Why, in this age of tolerance and religious non-discrimination, can’t people figure out how to avoid scheduling conferences on Jewish holidays?
No corporation or organization would consider scheduling a meeting or conference on Christmas, or even on July 4. And yet, I’ve missed meetings and conferences which were thoughtlessly scheduled on Jewish holidays more times than I could count.
I recognize the reality that there are just so many Jewish holidays that it’s difficult for event organizers to avoid all of them. However, that explanation begins to look suspicious when, in a year like 2006, when only six of the critical can’t-possibly-work-on-them Jewish holy days fall on week days, I’ve already been forced to miss two conferences my employer wanted me to attend, one of which was scheduled on Passover and the other on Shavuot.
A more likely explanation is simple ignorance. There is a great deal of complexity in the Jewish holidays: they fall on different days every year; they have different lengths, both between holidays and between Jewish denominations; they have different observances and restrictions; the whole concept of those “restrictions” is foreign to most non-Jews; and most secular calendars don’t accurately include all of them.

# Required action A
Retype the essay on Jewish holidays, starting at "I recognize the" and ending at "include all of them.".
The essay on Jewish holidays and the entries come from unrelated sources.

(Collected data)
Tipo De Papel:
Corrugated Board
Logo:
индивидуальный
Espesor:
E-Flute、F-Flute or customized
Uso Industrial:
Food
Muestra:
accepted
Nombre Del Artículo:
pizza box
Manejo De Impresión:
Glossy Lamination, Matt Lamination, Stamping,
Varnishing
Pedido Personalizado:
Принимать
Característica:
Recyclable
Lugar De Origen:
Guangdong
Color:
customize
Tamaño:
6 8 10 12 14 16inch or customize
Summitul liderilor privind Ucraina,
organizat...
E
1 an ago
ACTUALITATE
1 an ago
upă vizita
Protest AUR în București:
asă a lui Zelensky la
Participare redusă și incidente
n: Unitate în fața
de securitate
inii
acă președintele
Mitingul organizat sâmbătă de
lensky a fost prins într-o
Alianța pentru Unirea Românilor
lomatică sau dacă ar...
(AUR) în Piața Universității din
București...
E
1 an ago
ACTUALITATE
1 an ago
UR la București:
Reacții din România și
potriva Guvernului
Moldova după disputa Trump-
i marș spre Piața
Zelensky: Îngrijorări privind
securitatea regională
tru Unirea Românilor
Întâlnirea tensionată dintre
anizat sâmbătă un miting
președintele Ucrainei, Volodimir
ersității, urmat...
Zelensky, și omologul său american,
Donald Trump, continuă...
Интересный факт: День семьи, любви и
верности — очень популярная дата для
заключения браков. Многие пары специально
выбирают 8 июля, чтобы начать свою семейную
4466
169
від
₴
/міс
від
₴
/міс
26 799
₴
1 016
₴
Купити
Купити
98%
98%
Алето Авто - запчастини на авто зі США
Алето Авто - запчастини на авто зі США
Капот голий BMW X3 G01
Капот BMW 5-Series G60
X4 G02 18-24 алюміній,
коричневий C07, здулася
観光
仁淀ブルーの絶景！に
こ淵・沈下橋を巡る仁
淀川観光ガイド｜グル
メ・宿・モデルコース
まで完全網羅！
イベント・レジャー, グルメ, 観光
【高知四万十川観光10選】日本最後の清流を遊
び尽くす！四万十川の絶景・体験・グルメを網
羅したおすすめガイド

# Required action B
Repeat every line of the entries above word for word.

# Problem solution A
I recognize the reality that there are just so many Jewish holidays that it’s difficult for event organizers to avoid all of them. However, that explanation begins to look suspicious when, in a year like 2006, when only six of the critical can’t-possibly-work-on-them Jewish holy days fall on week days, I’ve already been forced to miss two conferences my employer wanted me to attend, one of which was scheduled on Passover and the other on Shavuot.
A more likely explanation is simple ignorance. There is a great deal of complexity in the Jewish holidays: they fall on different days every year; they have different lengths, both between holidays and between Jewish denominations; they have different observances and restrictions; the whole concept of those “restrictions” is foreign to most non-Jews; and most secular calendars don’t accurately include all of them.

# Problem solution B
Tipo De Papel:
Corrugated Board
Logo:
индивидуальный
Espesor:
E-Flute、F-Flute or customized
Uso Industrial:
Food
Muestra:
accepted
Nombre Del Artículo:
pizza box
Manejo De Impresión:
Glossy Lamination, Matt Lamination, Stamping,
Varnishing
Pedido Personalizado:
Принимать
Característica:
Recyclable
Lugar De Origen:
Guangdong
Color:
customize
Tamaño:
6 8 10 12 14 16inch or customize
Summitul liderilor privind Ucraina,
organizat...
E
1 an ago
ACTUALITATE
1 an ago
upă vizita
Protest AUR în București:
asă a lui Zelensky la
Participare redusă și incidente
n: Unitate în fața
de securitate
inii
acă președintele
Mitingul organizat sâmbătă de
lensky a fost prins într-o
Alianța pentru Unirea Românilor
lomatică sau dacă ar...
(AUR) în Piața Universității din
București...
E
1 an ago
ACTUALITATE
1 an ago
UR la București:
Reacții din România și
potriva Guvernului
Moldova după disputa Trump-
i marș spre Piața
Zelensky: Îngrijorări privind
securitatea regională
tru Unirea Românilor
Întâlnirea tensionată dintre
anizat sâmbătă un miting
președintele Ucrainei, Volodimir
ersității, urmat...
Zelensky, și omologul său american,
Donald Trump, continuă...
Интересный факт: День семьи, любви и
верности — очень популярная дата для
заключения браков. Многие пары специально
выбирают 8 июля, чтобы начать свою семейную
4466
169
від
₴
/міс
від
₴
/міс
26 799
₴
1 016
₴
Купити
Купити
98%
98%
Алето Авто - запчастини на авто зі США
Алето Авто - запчастини на авто зі США
Капот голий BMW X3 G01
Капот BMW 5-Series G60
X4 G02 18-24 алюміній,
коричневий C07, здулася
観光
仁淀ブルーの絶景！に
こ淵・沈下橋を巡る仁
淀川観光ガイド｜グル
メ・宿・モデルコース
まで完全網羅！
イベント・レジャー, グルメ, 観光
【高知四万十川観光10選】日本最後の清流を遊
び尽くす！四万十川の絶景・体験・グルメを網
羅したおすすめガイド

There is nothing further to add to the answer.